(Dataset excerpts)

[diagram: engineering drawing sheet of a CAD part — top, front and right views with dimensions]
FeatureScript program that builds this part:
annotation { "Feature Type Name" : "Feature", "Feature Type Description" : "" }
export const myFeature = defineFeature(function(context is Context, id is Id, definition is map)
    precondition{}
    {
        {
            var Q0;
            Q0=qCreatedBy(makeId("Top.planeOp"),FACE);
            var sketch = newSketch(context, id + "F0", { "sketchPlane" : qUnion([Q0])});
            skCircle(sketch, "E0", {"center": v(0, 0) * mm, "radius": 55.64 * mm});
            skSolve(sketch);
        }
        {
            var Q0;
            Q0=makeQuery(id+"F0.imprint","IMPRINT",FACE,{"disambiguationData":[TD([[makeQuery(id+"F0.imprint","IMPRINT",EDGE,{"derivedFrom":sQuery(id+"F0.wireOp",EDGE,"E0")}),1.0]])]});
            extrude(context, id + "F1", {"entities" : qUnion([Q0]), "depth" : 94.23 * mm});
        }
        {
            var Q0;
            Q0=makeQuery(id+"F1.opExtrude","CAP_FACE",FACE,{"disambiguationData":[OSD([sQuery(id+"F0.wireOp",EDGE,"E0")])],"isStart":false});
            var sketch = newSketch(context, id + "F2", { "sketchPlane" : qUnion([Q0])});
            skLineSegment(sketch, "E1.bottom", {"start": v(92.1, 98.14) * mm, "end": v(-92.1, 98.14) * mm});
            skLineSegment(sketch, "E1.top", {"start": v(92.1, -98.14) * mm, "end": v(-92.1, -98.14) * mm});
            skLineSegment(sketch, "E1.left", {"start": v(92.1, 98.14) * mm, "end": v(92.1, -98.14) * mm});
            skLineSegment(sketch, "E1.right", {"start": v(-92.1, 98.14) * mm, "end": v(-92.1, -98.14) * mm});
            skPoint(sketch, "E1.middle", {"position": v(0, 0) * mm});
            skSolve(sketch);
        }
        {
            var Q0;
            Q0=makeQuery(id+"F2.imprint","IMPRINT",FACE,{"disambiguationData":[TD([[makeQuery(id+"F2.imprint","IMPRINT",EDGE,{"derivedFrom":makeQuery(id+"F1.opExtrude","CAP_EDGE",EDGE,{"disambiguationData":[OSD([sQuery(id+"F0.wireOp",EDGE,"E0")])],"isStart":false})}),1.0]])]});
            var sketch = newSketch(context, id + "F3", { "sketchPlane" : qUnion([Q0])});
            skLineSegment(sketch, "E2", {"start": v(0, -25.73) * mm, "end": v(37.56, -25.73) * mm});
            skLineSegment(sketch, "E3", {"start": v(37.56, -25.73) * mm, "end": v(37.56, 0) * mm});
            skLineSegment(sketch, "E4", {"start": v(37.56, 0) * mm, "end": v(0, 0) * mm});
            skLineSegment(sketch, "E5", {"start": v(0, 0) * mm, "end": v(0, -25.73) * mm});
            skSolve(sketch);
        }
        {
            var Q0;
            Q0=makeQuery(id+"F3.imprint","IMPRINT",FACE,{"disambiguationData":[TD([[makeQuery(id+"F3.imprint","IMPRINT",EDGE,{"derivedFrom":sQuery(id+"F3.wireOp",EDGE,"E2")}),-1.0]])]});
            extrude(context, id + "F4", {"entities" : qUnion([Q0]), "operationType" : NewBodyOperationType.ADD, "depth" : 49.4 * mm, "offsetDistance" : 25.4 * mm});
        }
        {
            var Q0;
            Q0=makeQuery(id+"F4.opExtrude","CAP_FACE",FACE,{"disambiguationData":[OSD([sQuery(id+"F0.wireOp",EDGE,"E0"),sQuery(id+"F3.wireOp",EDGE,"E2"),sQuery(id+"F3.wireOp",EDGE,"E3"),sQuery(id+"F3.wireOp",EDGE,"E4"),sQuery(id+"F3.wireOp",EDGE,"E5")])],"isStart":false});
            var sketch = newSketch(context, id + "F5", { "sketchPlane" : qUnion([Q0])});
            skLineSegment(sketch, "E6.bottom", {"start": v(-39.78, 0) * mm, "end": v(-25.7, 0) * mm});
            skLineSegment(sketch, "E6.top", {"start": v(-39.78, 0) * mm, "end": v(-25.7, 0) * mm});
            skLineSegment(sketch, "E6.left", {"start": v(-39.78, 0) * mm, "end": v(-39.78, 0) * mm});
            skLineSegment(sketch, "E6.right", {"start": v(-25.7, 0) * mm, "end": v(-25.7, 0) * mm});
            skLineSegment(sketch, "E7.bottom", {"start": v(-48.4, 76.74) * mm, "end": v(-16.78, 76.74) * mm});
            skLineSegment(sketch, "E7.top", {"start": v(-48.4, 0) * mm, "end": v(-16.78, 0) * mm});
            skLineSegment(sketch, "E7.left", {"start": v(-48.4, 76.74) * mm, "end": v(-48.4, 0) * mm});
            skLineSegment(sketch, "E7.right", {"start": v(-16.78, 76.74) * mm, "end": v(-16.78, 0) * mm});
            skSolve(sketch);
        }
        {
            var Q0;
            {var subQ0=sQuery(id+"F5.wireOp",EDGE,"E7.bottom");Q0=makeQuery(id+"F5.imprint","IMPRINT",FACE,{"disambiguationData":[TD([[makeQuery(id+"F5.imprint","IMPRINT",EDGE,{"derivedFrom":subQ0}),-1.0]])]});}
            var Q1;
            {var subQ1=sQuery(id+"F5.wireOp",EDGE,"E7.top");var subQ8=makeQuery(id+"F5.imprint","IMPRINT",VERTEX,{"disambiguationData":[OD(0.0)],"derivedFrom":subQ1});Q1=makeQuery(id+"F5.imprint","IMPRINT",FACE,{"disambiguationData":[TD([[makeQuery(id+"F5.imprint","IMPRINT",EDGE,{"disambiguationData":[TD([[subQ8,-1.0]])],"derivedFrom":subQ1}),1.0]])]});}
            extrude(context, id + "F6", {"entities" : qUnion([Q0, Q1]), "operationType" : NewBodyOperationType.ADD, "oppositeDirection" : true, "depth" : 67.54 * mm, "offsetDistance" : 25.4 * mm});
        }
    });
==
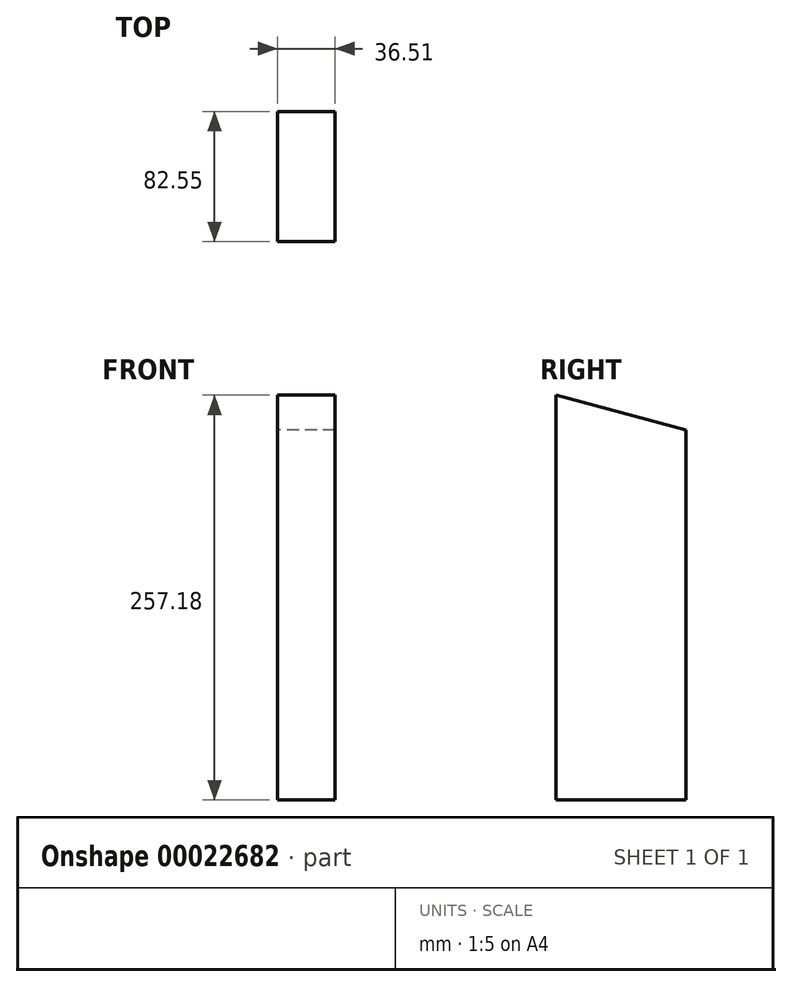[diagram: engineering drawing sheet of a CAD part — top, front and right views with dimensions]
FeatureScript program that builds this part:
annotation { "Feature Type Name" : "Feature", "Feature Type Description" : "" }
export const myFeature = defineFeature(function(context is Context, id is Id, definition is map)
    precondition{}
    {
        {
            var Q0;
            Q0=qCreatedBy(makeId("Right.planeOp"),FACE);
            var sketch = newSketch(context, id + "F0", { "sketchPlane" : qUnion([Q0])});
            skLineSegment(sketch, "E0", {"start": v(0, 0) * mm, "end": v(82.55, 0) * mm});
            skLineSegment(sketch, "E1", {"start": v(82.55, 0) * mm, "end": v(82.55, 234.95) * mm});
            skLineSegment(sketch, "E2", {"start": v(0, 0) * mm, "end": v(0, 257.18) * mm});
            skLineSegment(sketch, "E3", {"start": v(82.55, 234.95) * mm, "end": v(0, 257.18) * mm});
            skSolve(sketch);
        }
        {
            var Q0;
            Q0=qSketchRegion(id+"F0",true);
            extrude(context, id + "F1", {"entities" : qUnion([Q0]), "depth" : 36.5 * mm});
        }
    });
==
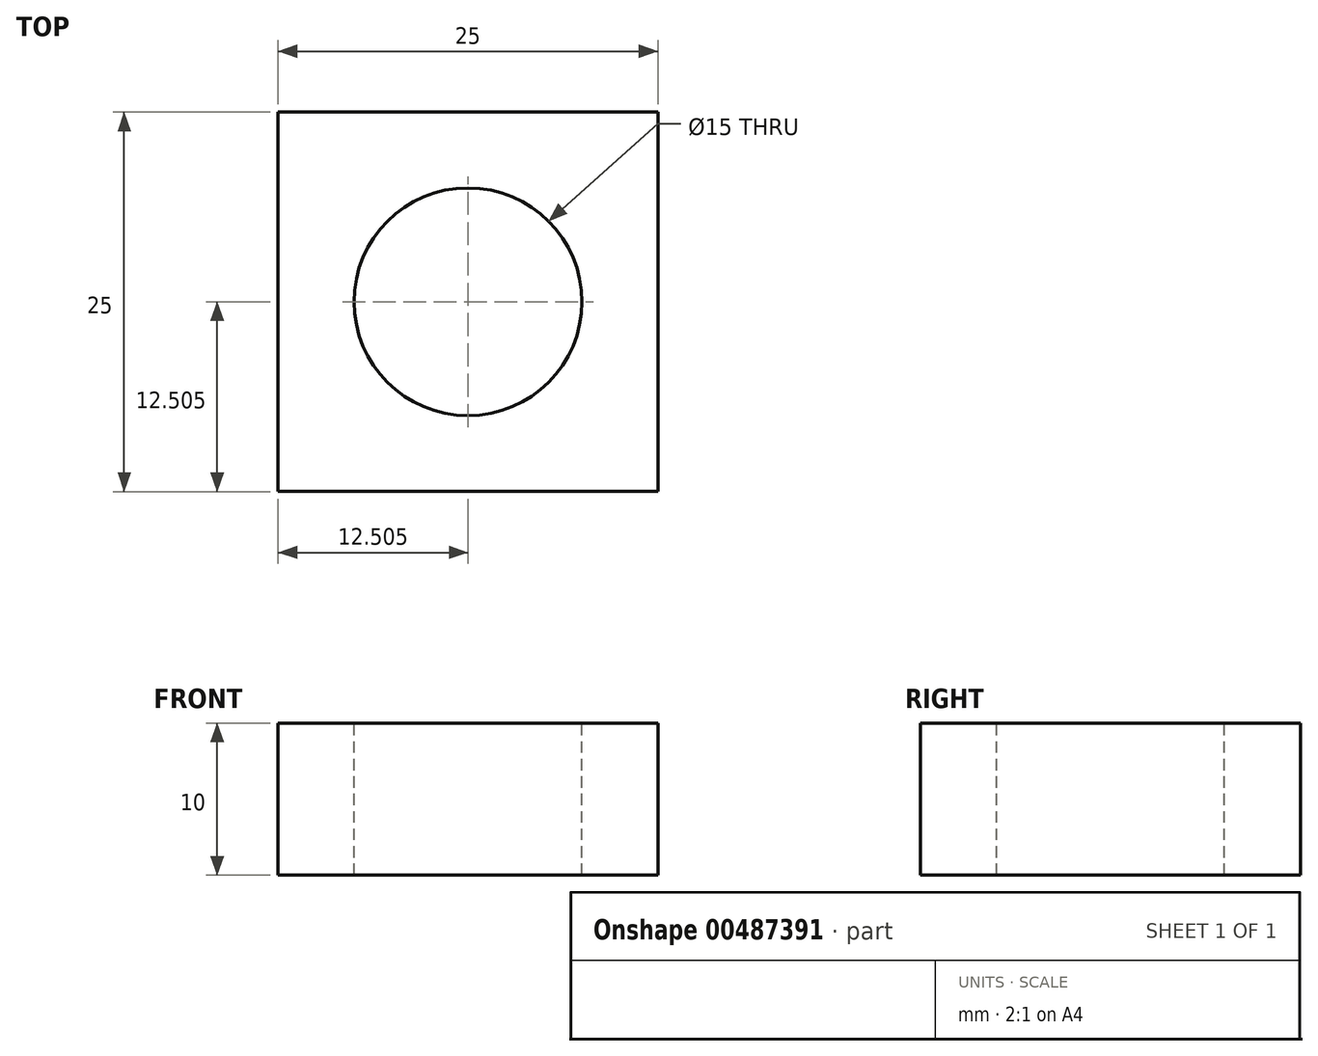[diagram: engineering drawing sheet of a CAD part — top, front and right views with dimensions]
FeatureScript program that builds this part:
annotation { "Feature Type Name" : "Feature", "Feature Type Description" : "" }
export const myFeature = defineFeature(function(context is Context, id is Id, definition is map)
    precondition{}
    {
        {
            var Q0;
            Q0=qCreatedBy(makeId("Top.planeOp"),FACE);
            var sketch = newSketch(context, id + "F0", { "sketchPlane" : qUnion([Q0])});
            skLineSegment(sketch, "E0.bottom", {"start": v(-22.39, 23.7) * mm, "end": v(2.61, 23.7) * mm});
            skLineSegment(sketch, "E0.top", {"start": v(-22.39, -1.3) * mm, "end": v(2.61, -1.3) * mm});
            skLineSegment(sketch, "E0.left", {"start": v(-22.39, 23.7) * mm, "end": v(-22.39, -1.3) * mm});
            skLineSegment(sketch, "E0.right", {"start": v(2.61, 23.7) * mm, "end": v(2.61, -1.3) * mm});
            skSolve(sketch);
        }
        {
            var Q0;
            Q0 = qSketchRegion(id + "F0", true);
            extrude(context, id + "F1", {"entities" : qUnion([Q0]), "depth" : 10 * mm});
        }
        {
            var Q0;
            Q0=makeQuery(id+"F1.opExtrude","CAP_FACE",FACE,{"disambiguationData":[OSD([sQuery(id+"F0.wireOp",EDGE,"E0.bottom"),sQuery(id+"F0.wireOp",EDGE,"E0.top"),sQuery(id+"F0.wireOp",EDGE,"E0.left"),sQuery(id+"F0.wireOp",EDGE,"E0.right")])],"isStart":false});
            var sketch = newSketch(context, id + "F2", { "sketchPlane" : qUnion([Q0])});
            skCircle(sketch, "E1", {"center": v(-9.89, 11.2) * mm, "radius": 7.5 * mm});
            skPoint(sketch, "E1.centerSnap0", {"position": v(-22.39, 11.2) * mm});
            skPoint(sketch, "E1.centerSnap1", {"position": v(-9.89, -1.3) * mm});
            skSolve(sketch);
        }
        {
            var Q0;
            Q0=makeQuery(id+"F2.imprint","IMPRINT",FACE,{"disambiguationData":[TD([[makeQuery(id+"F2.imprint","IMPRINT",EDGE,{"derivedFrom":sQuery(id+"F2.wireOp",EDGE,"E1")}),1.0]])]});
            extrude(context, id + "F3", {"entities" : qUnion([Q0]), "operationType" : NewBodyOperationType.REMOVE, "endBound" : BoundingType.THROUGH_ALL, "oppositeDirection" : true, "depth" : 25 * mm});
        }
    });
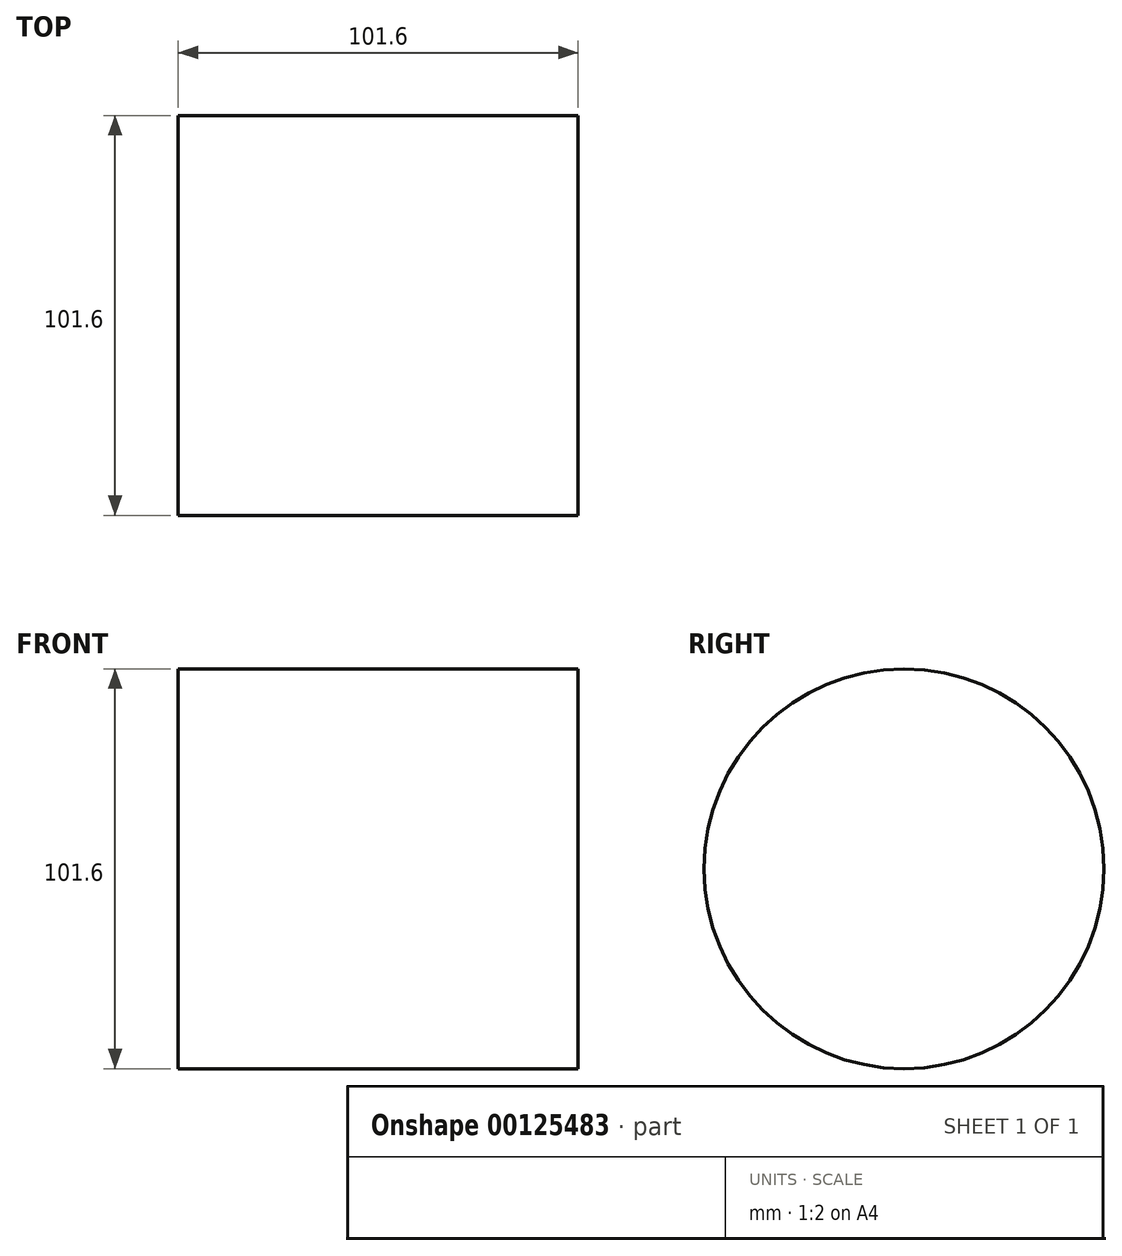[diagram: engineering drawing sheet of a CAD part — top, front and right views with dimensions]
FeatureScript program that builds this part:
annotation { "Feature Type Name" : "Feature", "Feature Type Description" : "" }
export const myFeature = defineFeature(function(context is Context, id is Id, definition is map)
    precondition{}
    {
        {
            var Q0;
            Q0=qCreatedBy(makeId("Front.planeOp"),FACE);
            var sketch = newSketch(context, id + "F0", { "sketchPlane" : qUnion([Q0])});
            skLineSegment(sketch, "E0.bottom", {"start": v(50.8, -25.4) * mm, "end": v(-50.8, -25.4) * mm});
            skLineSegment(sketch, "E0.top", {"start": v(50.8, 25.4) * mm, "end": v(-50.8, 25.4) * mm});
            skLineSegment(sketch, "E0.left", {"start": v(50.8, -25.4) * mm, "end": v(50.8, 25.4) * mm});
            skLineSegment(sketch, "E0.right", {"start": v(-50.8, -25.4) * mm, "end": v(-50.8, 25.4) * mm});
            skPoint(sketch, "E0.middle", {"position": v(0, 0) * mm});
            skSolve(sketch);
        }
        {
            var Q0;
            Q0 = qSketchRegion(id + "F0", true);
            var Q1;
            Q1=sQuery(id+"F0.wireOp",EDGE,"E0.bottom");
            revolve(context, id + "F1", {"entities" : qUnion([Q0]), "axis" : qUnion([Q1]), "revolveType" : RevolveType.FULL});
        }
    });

- [BRIEF] Pick out every line in the items above that contains the string "skPoint" and copy each of those lines.

- [OUTPUT OF THE EXERCISE]
            skPoint(sketch, "E1.middle", {"position": v(0, 0) * mm});
            skPoint(sketch, "E1.centerSnap0", {"position": v(-22.39, 11.2) * mm});
            skPoint(sketch, "E1.centerSnap1", {"position": v(-9.89, -1.3) * mm});
            skPoint(sketch, "E0.middle", {"position": v(0, 0) * mm});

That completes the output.